Lower-level municipal officials were reluctant to grant the contract for the bridge’s operation and maintenance to a watch company. But the municipal authorities were reportedly compelled to do so after receiving a nudge from the BJP state government. This is because the multi-millionaire owner of Oreva is a big supporter of the BJP and is politically well-connected.

The Gujarat government claims to have appointed a five-member committee to probe the bridge collapse. However, it is all but certain that the real culprits including ministers in the BJP government will be shielded while obfuscating the totally corrupt nexus between BJP politicians and industrialists.

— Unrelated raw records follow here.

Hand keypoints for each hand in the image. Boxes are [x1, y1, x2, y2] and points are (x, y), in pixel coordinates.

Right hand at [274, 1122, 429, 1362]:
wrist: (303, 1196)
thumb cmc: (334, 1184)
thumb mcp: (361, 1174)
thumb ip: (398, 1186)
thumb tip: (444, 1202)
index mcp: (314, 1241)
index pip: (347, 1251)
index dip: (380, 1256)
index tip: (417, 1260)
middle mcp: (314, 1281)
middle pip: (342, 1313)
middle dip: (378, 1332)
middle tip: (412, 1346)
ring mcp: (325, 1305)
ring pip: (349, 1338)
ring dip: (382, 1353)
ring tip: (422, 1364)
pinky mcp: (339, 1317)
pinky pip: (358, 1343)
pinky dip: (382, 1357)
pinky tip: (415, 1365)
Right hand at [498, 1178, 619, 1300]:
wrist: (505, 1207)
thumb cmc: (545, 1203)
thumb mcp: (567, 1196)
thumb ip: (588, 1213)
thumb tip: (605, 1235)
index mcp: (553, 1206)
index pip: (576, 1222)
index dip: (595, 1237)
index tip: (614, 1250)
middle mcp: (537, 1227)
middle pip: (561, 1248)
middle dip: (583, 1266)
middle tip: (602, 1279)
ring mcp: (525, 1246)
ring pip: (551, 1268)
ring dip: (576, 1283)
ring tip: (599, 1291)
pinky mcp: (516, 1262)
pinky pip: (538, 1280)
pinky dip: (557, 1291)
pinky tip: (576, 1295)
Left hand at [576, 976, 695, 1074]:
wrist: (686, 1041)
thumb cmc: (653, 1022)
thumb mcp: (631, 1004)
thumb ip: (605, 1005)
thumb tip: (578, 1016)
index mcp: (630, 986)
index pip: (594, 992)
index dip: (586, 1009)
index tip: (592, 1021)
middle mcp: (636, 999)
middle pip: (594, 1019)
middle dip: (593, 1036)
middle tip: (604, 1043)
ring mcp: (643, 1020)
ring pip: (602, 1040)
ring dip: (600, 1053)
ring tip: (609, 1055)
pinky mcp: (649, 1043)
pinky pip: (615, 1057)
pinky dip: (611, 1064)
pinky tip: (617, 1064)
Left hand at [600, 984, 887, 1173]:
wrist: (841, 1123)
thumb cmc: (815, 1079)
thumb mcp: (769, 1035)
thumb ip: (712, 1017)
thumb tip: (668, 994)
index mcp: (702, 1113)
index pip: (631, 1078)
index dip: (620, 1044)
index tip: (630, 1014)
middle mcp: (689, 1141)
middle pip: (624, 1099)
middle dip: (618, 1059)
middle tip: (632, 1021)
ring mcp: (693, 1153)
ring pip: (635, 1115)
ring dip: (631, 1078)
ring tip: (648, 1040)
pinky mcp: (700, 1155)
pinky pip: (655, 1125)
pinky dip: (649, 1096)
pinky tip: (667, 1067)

The tragic events of the weekend are just the latest in a long series of failures of basic infrastructure. Many of India’s bridges and roads are in woeful shape and tens and even hundreds of thousands of people perish every year from flooding, bridge collapses and landslides.

While visiting Morbi, Modi expressed his condolences to the families of those who lost their lives in the bridge collapse. “Rarely in my life, would I have experienced such pain,” he claimed. He called for a “meticulous” investigation.

India’s Supreme Court is scheduled to hold hearings on November 14 in response to a public interest litigation filed on behalf of the victims. Filed by an advocate, it charges the government authorities with negligence and utter failure to protect the public.